In the fall, the Burlington City Council approved allocating $400,000 for acute mental health services. 

Another key reform matter remains undecided: how oversight of the police is conducted. 

“It was just a nightmare,” Cathy Austrian, 64, told NBC News. “It’s something that you never would expect to ever have happened.”
“It was just a nightmare,” Cathy Austrian, 64, told NBC News. “It’s something that you never would expect to ever have happened.”Hannah Rappleye / NBC News

Shortly after the incident involving her child, Austrian filed a citizen complaint requesting body camera footage and a review of the officers’ conduct. 

“The outcome of this incident has placed an even larger divide in my [child’s] lack of trust in law enforcement,” she wrote in her complaint. “This is exactly the wrong relationship and is a dangerous precursor for [their] future.”

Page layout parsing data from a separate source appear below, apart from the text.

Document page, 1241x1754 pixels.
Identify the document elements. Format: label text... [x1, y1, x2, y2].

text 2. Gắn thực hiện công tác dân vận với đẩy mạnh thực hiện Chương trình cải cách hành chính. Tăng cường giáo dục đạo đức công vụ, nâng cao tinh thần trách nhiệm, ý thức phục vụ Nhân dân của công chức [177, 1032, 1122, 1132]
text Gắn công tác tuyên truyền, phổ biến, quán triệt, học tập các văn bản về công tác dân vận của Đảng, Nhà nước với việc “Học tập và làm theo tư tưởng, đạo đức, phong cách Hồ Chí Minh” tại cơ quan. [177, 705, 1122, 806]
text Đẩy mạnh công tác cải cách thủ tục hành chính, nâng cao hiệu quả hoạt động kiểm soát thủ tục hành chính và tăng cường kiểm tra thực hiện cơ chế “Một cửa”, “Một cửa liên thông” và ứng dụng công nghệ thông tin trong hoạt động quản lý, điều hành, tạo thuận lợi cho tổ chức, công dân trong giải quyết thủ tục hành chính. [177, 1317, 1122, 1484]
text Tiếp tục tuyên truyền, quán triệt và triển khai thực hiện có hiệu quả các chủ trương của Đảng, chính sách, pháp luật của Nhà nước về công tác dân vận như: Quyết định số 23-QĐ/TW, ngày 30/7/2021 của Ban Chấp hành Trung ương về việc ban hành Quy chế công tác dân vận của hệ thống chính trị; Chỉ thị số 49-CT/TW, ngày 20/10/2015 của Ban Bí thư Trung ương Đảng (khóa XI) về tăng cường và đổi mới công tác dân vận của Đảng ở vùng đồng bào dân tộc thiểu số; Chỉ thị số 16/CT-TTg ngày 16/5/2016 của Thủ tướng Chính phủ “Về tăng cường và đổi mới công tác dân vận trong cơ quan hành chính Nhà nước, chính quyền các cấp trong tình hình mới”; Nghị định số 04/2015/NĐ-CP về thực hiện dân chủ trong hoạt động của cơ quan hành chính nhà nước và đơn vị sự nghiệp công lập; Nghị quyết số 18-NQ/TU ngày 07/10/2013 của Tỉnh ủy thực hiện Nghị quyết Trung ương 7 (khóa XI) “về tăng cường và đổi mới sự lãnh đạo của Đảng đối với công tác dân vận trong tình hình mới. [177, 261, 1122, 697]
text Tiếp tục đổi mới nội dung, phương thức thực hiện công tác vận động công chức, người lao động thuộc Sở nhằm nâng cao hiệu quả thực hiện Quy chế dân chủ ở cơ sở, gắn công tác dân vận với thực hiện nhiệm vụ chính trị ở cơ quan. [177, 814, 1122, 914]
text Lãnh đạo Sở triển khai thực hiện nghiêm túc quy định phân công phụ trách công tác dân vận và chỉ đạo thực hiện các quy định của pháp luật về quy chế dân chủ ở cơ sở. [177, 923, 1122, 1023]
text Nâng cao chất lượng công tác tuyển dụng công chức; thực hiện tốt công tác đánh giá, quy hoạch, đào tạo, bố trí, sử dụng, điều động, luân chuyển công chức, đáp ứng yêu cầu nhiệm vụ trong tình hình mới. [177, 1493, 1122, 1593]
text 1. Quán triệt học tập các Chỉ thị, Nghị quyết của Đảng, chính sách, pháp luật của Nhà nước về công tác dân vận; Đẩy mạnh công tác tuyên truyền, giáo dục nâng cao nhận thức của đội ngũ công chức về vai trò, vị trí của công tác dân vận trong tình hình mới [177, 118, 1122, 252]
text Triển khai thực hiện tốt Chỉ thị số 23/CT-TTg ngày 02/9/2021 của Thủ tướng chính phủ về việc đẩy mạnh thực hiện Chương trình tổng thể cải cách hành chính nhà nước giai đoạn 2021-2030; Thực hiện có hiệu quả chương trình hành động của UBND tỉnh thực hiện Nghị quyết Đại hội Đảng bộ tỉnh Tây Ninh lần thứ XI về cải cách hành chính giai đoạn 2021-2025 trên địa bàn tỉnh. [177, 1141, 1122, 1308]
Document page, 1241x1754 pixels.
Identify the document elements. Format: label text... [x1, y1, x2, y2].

After Murad reviewed Austrian’s complaint, it was sent to the police commission, an elected body of civilians who review civilian complaints and suggest policy changes.

In September, the commission submitted its final determination to Murad. He told NBC News that he accepted three of its four recommendations. The recommendations are not available to the public — or even to a complainant like Austrian — and Murad declined to provide details. 

More than eight months after the incident, Austrian says she is still grasping for answers.

“It is just overwhelming to feel like, where is justice,” she said.